Though he hails from Frederick, Bryan Voltaggio’s strong ties to the Baltimore waterfront made it tough for the chef to resist expanding his Family Meal concept to Charm City last year.
But after only 18 months in business, Voltaggio is saying goodbye to the comfort food spot, which shuttered its doors earlier this week in the Inner Harbor.
“It’s unfortunate, nobody ever wants to close a restaurant,” he says. “But on a business level, it just didn’t materialize the way we thought it would.”
The eatery’s location, adjacent to the aquarium in the heart of the Inner Harbor tourism district, was a trait that resonated with the former Top Chef contender on a personal level.
“When we first looked at the space, it got me thinking back to how I spent a lot of time there on weekends as I was growing up,” Voltaggio says. “That was always something we were conscious of, and it was nice to have that as a window into my childhood.”
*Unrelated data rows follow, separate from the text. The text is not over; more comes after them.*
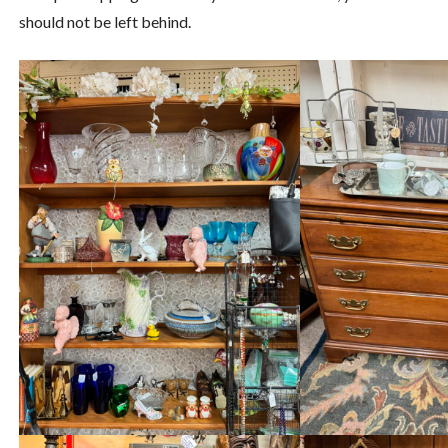
should not be left behind.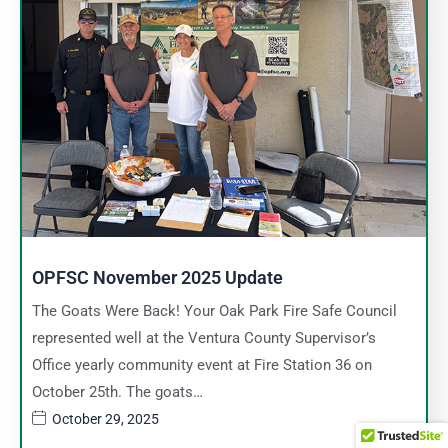
OPFSC November 2025 Update
The Goats Were Back! Your Oak Park Fire Safe Council
represented well at the Ventura County Supervisor’s
Office yearly community event at Fire Station 36 on
October 25th. The goats…
October 29, 2025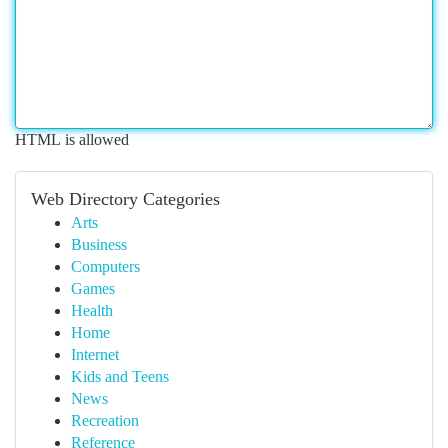
HTML is allowed
Web Directory Categories
Arts
Business
Computers
Games
Health
Home
Internet
Kids and Teens
News
Recreation
Reference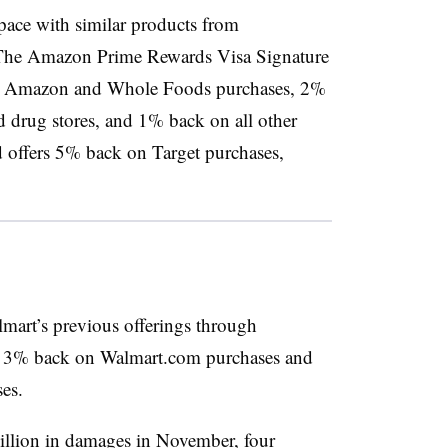
pace with similar products from
The Amazon Prime Rewards Visa Signature
on Amazon and Whole Foods purchases, 2%
nd drug stores, and 1% back on all other
 offers 5% back on Target purchases,
mart’s previous offerings through
d 3% back on Walmart.com purchases and
es.
llion in damages
in November, four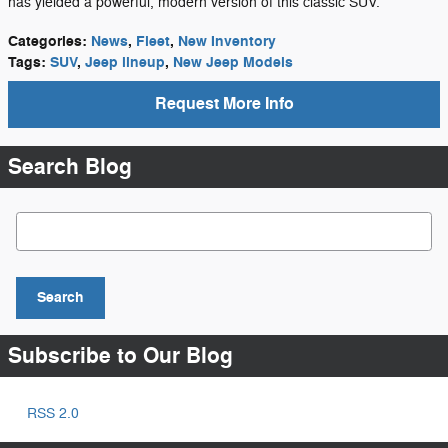
has yielded a powerful, modern version of this classic SUV.
Categories
:
News
,
Fleet
,
New Inventory
Tags
:
SUV
,
Jeep lineup
,
New Jeep Models
Request More Info
Search Blog
Search Blog
Search
Subscribe to Our Blog
RSS 2.0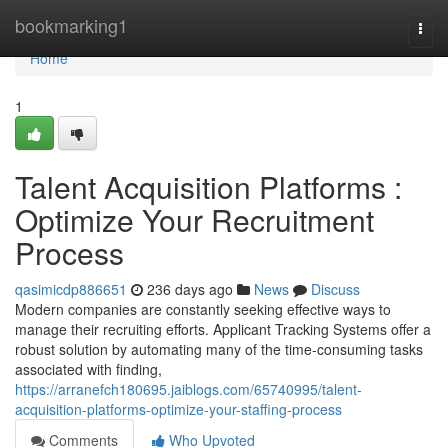
Home
bookmarking1
Togg
navi
Home
1
Talent Acquisition Platforms :
Optimize Your Recruitment
Process
qasimicdp886651
236 days ago
News
Discuss
Modern companies are constantly seeking effective ways to
manage their recruiting efforts. Applicant Tracking Systems offer a
robust solution by automating many of the time-consuming tasks
associated with finding,
https://arranefch180695.jaiblogs.com/65740995/talent-
acquisition-platforms-optimize-your-staffing-process
Comments
Who Upvoted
The Inner Harbor closure comes on the heels of Voltaggio’s decision to close three other Family Meal locations in Hagerstown; Ashburn, Virginia; and Richmond, Virginia. The Family Meal flagship in Frederick—which debuted the brand’s sophisticated takes on soul-satisfying dishes like fried chicken and shrimp and grits in 2011—is still going strong.
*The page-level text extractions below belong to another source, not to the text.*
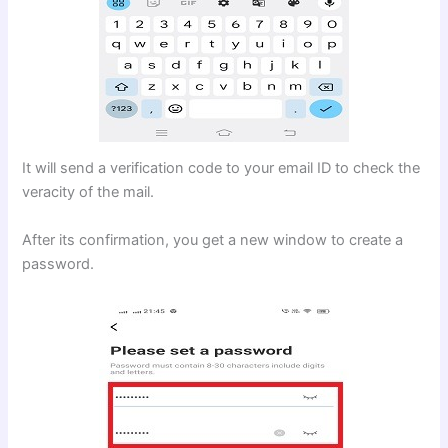
It will send a verification code to your email ID to check the
veracity of the mail.
After its confirmation, you get a new window to create a
password.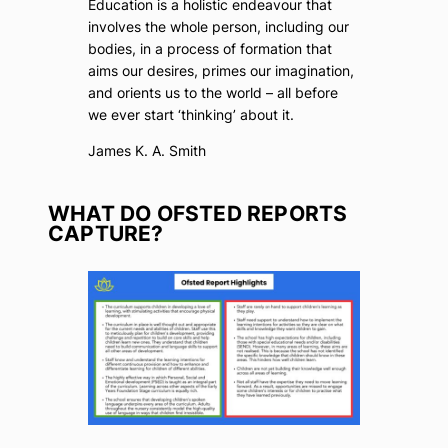
Education is a holistic endeavour that
involves the whole person, including our
bodies, in a process of formation that
aims our desires, primes our imagination,
and orients us to the world – all before
we ever start ‘thinking’ about it.
James K. A. Smith
WHAT DO OFSTED REPORTS
CAPTURE?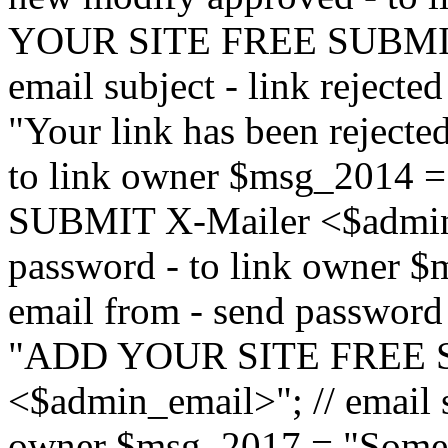
YOUR SITE FREE SUBMIT 
email subject - link reject
"Your link has been rejected"
to link owner $msg_201
SUBMIT X-Mailer <$admin_e
password - to link owner $
email from - send password
"ADD YOUR SITE FREE S
<$admin_email>"; // email su
owner $msg_2017 = "Someon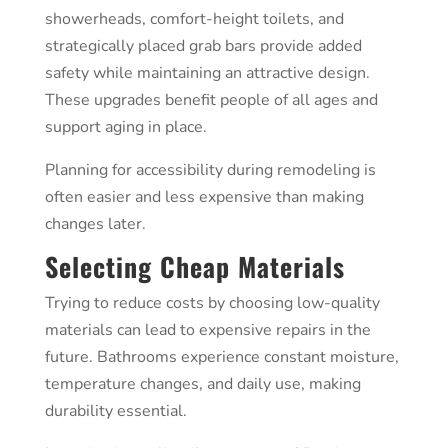
showerheads, comfort-height toilets, and
strategically placed grab bars provide added
safety while maintaining an attractive design.
These upgrades benefit people of all ages and
support aging in place.
Planning for accessibility during remodeling is
often easier and less expensive than making
changes later.
Selecting Cheap Materials
Trying to reduce costs by choosing low-quality
materials can lead to expensive repairs in the
future. Bathrooms experience constant moisture,
temperature changes, and daily use, making
durability essential.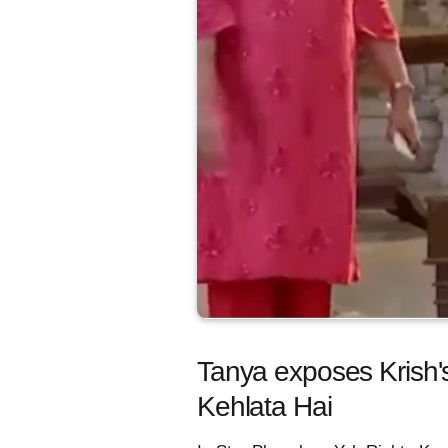
Tanya exposes Krish's
Kehlata Hai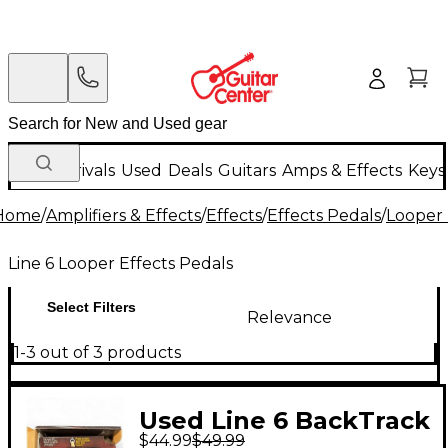
New Arrivals
Used
Deals
Guitars
Amps & Effects
Keys
Home
/
Amplifiers & Effects
/
Effects
/
Effects Pedals
/
Looper 
Line 6 Looper Effects Pedals
Select Filters
Relevance
1-3 out of 3 products
Used Line 6 BackTrack
$44.99
$49.99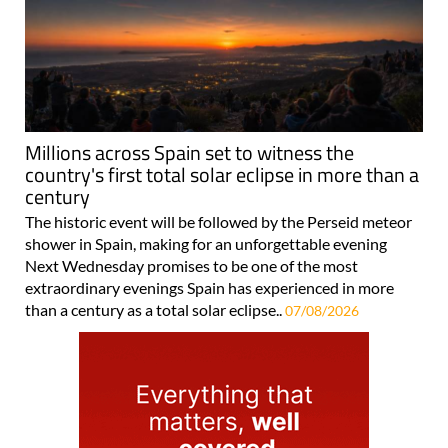
Millions across Spain set to witness the
country's first total solar eclipse in more than a
century
The historic event will be followed by the Perseid meteor
shower in Spain, making for an unforgettable evening
Next Wednesday promises to be one of the most
extraordinary evenings Spain has experienced in more
than a century as a total solar eclipse..
07/08/2026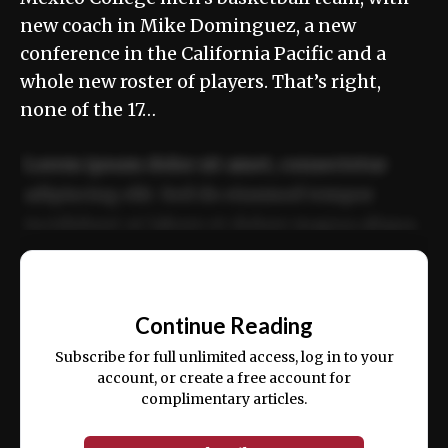
new coach in Mike Dominguez, a new
conference in the California Pacific and a
whole new roster of players. That’s right,
none of the 17…
Lorem ipsum dolor sit amet, consectetur
adipiscing elit. Sed do eiusmod tempor
incididunt ut labore et dolore magna aliqua.
Ut enim ad minim veniam, quis nostrud
📰
exercitation ullamco laboris nisi ut aliquip
Continue Reading
ex ea commodo consequat.
Subscribe for full unlimited access, log in to your
account, or create a free account for
complimentary articles.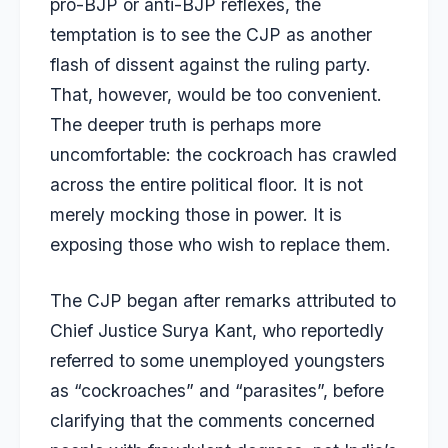
pro-BJP or anti-BJP reflexes, the
temptation is to see the CJP as another
flash of dissent against the ruling party.
That, however, would be too convenient.
The deeper truth is perhaps more
uncomfortable: the cockroach has crawled
across the entire political floor. It is not
merely mocking those in power. It is
exposing those who wish to replace them.
The CJP began after remarks attributed to
Chief Justice Surya Kant, who reportedly
referred to some unemployed youngsters
as “cockroaches” and “parasites”, before
clarifying that the comments concerned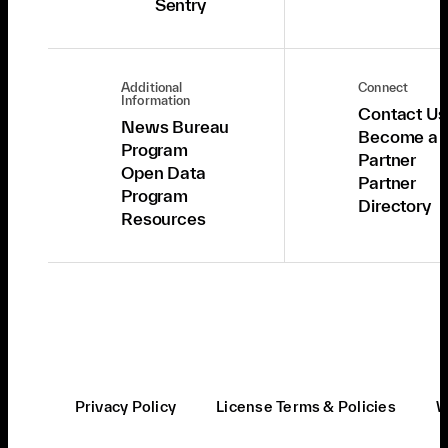
Sentry
Additional
Connect
Information
Contact Us
News Bureau
Become a
Program
Partner
Open Data
Partner
Program
Directory
Resources
Privacy Policy
License Terms & Policies
W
“People really love that location, and the goal was to bring it over to other communities,” Voltaggio says. “But things change. We certainly thought it would be a mainstay in Baltimore. It just didn’t work out.”
Though the Family Meal concept has taken a significant hit, Voltaggio is focused on moving forward. Upcoming plans for the chef include unveiling a new Family Meal location at BWI this winter and opening a contemporary steakhouse with his brother Michael, also a Top Chef alum, inside the new MGM National Harbor Casino later this year.
Voltaggio says that some of his best memories of Family Meal’s short-but-sweet run include visits from the Oriole Bird during brunch and hosting fundraisers for charities like No Kid Hungry and Moveable Feast. As for his ties to Baltimore, the chef is excited to focus his energy on Aggio, his modern Italian fine-dining destination in Power Plant Live.
“I love Baltimore,” he says. “There are no plans right now, but there would be no reason why I wouldn’t open up another space in the city one day. We’re not going anywhere.”